* _Text passage_:
*****

6. Fruitful and confident transitions

Exit strategies detail all roles within a business and how responsibilities contribute to operations. It is an essential element of “working on” the business instead of “working in” it.  With every employee and stakeholder well-informed, transitions will be clear and expected. Also, strong exit strategies better prepare owners’ readiness for the inevitable transition.

What are the business exit strategy options?

Sooner or later, every business owner exits their business eventually, 100% guaranteed. exiting your business in an orderly and controlled manner will help you maximize your business value and wealth.  It takes serious time and financial commitment to do it right, and you don’t want to rush it.  There are generally eight primary options for a business exit strategy – four external options and four internal options.

Four External business exit strategy options

E1. An Initial Public Offering (IPO)

*****

* _Tasks to perform_:
A: According to the exit strategy passage, how many primary business exit strategy options are there, and how are they divided?
B: Please carry on the exit strategy passage from the point where it stops.

Data lines:
*****

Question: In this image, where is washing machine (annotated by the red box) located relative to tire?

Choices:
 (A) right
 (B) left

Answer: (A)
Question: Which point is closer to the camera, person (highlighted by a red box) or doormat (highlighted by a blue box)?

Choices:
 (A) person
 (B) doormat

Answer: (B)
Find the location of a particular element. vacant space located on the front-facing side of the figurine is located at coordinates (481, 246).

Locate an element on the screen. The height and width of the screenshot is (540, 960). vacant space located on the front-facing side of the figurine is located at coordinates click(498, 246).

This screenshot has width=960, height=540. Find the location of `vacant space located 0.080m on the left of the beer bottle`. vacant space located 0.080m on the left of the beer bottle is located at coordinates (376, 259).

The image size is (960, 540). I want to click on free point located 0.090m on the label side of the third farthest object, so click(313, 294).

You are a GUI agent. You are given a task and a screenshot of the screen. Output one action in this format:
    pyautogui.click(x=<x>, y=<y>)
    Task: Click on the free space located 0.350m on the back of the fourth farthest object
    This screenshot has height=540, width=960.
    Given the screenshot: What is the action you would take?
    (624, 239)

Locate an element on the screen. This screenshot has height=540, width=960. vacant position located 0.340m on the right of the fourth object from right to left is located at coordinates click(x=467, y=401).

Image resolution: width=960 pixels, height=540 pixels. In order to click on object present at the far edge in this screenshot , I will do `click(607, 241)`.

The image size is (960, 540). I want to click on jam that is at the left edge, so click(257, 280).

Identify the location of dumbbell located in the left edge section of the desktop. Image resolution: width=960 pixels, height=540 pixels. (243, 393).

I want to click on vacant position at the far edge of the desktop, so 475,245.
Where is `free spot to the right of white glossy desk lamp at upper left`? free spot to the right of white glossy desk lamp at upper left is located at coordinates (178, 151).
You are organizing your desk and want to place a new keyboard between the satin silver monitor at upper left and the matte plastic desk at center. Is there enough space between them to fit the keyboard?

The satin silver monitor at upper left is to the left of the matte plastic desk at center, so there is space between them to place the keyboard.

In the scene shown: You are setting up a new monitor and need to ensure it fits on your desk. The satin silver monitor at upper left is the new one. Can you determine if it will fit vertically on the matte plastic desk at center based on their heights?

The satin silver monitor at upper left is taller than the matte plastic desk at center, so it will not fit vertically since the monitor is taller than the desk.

*****

* _Results by task_:
A: There are eight: four external options and four internal options.

B:
An IPO refers to the process of offering shares of a private corporation to the public in a new stock issuance. IPOs are often seen as the holy grail of exit strategies since they often bring along the greatest prestige and highest payoff. It is a valid exit option, but one that is not realistically available for most lower to middle-market businesses. Hence, companies successfully exit with an IPO are often considered unicorns.

Pros
  • Raise sizeable capital
  • Reduce company debt
  • Maintain company brand & identity
  • Attract & retain employees
  • Fund M&A transactions
Cons
  • Time consuming process
  • Significant time commitment
  • High underwriting fees (4-7%)
  • Public information scrutiny
  • Risk of failure to complete

E2. Sale to Third Party

Selling to a third Party is when you sell your business to an individual buyer, financial buyer, strategic buyer, or private equity group through a negotiated sale, controlled auction, or unsolicited offer. With 90% of business owners’ net worth typically tied up in their businesses, this is often the most viable exit option for many. However, the process and diligence needed are high as well. Advanced preparation with clear goals is a key success factor here.

Pros
  • Highest sales price, except IPO
  • Cash upfront & cost effective
  • Good deal term stability
  • Walk away cleaner & faster
  • Break management & family deadlocks
Cons
  • Long-process (9-12 months)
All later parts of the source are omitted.